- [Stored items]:
——

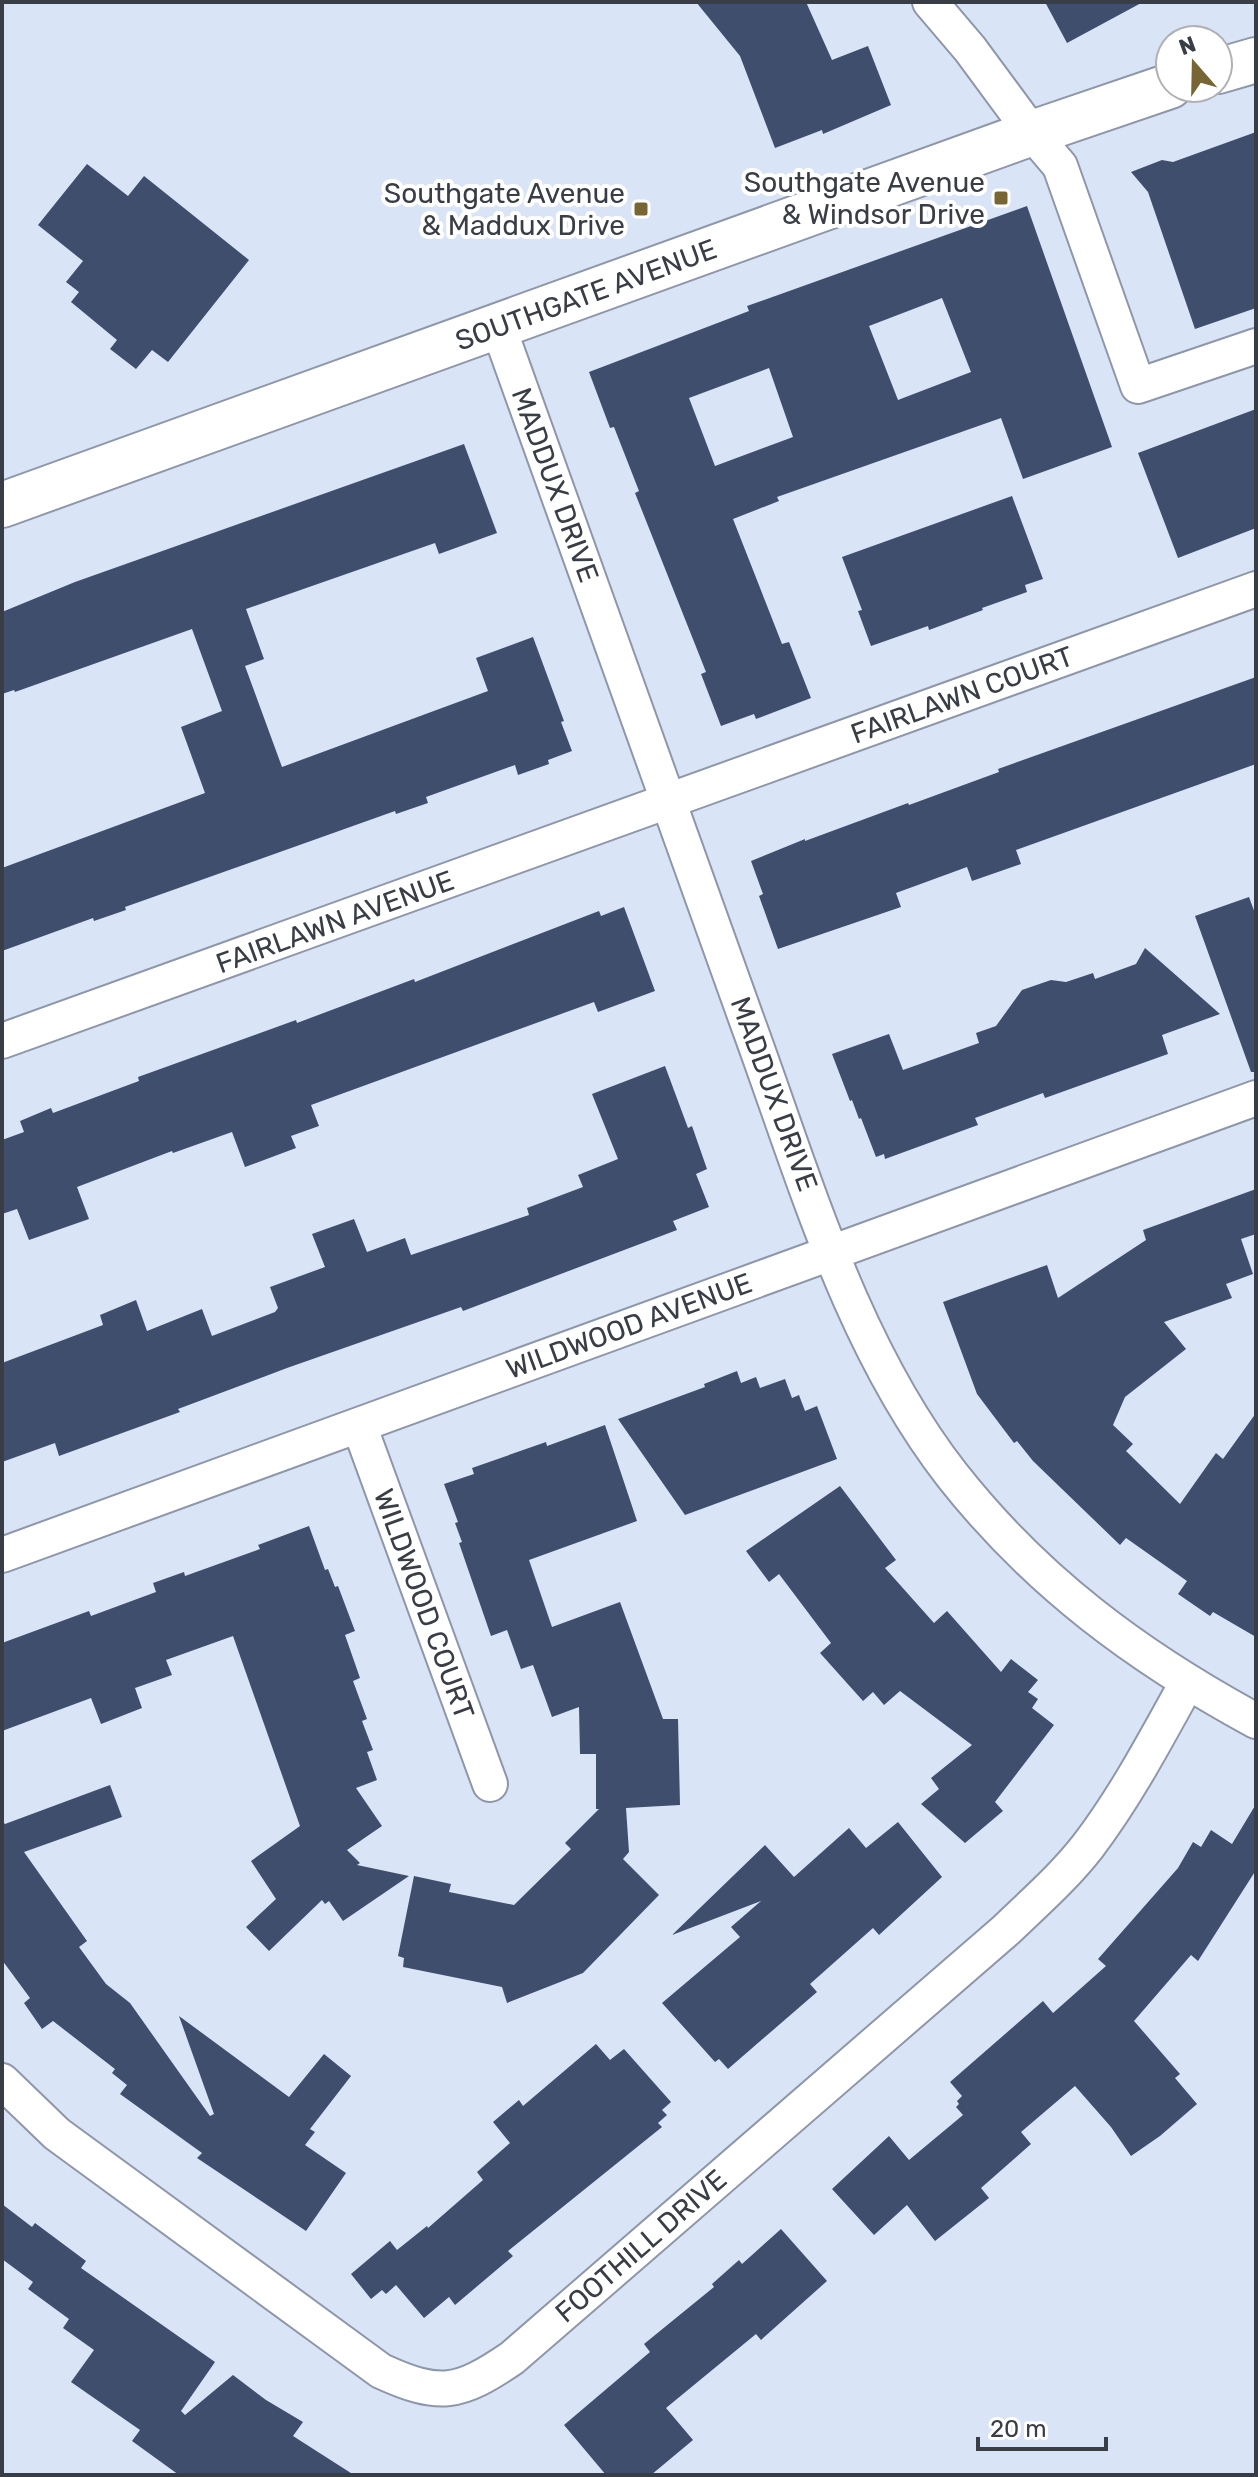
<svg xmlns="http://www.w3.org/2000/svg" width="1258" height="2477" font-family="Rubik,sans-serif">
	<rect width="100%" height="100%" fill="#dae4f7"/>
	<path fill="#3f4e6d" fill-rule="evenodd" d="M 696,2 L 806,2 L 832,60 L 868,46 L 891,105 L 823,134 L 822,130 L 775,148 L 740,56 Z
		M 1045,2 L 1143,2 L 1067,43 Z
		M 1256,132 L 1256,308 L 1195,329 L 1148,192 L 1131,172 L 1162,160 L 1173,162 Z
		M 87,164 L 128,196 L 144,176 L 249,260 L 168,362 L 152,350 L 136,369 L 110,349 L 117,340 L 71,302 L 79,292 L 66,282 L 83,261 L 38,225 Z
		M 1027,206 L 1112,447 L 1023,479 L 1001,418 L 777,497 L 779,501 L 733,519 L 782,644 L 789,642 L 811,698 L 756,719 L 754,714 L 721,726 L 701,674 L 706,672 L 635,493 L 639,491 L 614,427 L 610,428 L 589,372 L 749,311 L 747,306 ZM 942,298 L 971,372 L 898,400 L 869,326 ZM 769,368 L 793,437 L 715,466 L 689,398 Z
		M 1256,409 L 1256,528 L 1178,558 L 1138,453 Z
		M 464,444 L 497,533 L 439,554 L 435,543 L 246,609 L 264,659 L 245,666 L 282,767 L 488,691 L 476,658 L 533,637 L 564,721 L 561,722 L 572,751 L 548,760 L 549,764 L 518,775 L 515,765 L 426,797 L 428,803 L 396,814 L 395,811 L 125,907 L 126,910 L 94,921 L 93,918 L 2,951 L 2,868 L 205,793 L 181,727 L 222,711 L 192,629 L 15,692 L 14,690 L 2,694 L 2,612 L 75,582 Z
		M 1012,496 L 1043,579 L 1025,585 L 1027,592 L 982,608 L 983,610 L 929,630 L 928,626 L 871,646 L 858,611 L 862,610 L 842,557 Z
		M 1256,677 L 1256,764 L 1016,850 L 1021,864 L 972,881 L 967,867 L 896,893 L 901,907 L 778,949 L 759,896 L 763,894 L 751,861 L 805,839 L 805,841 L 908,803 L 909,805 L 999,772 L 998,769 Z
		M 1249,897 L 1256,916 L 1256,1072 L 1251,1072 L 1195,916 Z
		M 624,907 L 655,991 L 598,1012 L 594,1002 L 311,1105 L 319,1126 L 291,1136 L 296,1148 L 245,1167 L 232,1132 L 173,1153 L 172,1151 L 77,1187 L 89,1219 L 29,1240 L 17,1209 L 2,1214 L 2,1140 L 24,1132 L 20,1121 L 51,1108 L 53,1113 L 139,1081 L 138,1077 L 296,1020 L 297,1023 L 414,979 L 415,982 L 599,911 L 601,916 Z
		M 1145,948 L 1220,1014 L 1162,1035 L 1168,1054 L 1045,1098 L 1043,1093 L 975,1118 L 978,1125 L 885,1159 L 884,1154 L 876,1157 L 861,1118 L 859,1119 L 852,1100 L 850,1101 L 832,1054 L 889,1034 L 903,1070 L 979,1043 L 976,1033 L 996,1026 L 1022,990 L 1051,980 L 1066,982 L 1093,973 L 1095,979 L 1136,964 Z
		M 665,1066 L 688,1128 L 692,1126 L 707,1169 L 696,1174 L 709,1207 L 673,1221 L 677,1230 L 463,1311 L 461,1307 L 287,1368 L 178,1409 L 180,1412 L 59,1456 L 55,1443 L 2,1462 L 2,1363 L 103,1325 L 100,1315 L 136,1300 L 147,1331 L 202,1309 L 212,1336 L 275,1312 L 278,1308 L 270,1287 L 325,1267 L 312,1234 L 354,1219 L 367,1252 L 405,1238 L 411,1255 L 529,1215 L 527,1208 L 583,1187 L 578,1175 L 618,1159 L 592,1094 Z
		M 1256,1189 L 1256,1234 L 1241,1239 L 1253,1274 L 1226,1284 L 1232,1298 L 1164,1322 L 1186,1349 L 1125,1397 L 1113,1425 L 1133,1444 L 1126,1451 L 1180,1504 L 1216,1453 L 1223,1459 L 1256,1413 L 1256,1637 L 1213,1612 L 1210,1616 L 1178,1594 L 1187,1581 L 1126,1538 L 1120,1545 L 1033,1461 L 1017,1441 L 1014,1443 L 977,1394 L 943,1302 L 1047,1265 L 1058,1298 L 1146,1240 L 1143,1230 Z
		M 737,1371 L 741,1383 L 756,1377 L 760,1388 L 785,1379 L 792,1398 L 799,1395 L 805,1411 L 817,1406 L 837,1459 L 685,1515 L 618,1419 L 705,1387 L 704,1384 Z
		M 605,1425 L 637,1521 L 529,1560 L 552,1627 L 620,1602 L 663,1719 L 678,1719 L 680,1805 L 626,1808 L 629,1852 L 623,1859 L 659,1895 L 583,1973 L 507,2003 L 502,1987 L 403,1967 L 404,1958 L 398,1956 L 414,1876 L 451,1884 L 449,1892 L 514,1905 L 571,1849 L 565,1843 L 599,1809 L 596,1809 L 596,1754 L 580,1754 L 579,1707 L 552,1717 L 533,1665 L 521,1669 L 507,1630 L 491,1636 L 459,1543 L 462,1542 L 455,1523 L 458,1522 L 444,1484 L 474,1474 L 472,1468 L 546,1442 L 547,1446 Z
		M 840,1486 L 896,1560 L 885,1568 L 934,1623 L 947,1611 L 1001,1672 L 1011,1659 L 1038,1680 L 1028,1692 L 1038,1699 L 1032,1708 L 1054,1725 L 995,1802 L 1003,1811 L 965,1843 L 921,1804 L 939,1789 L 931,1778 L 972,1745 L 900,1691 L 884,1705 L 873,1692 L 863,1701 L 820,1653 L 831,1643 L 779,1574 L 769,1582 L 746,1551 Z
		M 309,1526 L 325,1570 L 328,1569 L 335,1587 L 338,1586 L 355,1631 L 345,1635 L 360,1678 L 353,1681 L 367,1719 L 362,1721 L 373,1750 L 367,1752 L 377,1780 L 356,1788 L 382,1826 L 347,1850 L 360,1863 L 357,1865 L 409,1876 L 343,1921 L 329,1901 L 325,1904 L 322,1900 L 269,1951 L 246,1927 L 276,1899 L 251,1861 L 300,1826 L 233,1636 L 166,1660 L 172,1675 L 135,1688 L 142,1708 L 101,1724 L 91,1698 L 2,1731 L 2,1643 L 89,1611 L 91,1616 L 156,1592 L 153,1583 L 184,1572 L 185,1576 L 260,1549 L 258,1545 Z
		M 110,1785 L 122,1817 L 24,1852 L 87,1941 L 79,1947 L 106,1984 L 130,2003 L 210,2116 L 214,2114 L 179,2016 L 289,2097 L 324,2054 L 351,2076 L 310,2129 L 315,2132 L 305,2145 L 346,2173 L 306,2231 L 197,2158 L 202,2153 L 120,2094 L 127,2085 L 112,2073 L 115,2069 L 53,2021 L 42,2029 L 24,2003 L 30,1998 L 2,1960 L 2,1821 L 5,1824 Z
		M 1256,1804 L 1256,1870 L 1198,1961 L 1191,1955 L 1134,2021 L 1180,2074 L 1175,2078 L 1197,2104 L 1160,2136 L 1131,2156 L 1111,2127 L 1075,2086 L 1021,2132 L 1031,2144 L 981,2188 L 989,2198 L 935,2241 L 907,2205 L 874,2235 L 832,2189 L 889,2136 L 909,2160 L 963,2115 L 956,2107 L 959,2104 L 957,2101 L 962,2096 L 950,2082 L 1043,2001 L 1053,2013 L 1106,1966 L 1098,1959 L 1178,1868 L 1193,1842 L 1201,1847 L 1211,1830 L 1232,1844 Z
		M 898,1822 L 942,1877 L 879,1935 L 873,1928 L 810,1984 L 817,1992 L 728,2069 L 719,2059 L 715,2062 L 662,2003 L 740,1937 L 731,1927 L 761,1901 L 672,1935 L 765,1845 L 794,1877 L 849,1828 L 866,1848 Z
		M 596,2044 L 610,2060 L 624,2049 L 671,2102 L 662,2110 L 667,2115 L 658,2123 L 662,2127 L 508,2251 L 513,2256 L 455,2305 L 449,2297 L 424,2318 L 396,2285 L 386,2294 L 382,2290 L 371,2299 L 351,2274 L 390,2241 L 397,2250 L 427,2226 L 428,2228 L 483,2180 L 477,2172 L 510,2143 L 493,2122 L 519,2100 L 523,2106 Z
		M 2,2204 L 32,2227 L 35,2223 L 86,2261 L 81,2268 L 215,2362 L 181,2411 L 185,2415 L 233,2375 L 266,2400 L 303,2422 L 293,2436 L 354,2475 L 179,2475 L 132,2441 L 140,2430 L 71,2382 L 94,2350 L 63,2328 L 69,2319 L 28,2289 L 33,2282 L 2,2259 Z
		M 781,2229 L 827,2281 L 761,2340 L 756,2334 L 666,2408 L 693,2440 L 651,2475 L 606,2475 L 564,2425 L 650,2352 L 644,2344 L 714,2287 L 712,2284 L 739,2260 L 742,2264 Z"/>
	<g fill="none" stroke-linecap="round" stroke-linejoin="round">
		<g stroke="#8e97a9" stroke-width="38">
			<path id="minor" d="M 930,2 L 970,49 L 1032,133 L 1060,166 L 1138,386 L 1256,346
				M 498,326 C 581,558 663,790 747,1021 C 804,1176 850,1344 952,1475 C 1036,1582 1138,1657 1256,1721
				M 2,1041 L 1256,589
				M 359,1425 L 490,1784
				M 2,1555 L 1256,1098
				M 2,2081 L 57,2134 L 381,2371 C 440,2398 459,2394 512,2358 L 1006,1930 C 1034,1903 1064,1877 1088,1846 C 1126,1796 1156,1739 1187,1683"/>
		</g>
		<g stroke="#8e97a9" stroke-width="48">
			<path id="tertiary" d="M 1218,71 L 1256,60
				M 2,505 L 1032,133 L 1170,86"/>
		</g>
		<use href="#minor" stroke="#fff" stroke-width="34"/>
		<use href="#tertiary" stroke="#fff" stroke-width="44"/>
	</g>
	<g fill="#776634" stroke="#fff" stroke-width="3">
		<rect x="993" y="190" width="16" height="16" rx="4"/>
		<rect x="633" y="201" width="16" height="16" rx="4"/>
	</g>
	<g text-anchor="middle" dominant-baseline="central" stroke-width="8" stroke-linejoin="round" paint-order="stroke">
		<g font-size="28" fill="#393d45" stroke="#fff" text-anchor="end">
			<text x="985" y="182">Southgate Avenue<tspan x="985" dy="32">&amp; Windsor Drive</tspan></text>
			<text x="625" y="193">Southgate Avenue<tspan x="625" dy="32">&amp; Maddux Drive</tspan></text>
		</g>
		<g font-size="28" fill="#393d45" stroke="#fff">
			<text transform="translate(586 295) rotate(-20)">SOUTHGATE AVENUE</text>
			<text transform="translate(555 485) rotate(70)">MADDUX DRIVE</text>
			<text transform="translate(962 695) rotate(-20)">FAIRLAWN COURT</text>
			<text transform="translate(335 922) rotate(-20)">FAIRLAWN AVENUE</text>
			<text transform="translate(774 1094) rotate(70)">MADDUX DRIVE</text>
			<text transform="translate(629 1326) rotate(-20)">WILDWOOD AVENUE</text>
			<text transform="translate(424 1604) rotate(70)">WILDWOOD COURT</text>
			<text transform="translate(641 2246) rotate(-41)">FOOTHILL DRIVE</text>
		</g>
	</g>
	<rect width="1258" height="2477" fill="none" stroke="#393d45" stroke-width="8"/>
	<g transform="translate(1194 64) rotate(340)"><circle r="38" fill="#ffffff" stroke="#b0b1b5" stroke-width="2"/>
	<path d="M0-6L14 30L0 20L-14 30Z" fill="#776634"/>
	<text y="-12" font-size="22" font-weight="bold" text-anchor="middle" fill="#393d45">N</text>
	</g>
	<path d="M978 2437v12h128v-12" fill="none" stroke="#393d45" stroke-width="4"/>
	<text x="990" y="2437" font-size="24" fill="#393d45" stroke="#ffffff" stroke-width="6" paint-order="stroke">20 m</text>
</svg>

——

- [What you are asked to do]: For this exercise, copy every line of the data that holds "anchor".

- [Expected answer]:
	<g text-anchor="middle" dominant-baseline="central" stroke-width="8" stroke-linejoin="round" paint-order="stroke">
		<g font-size="28" fill="#393d45" stroke="#fff" text-anchor="end">
	<text y="-12" font-size="22" font-weight="bold" text-anchor="middle" fill="#393d45">N</text>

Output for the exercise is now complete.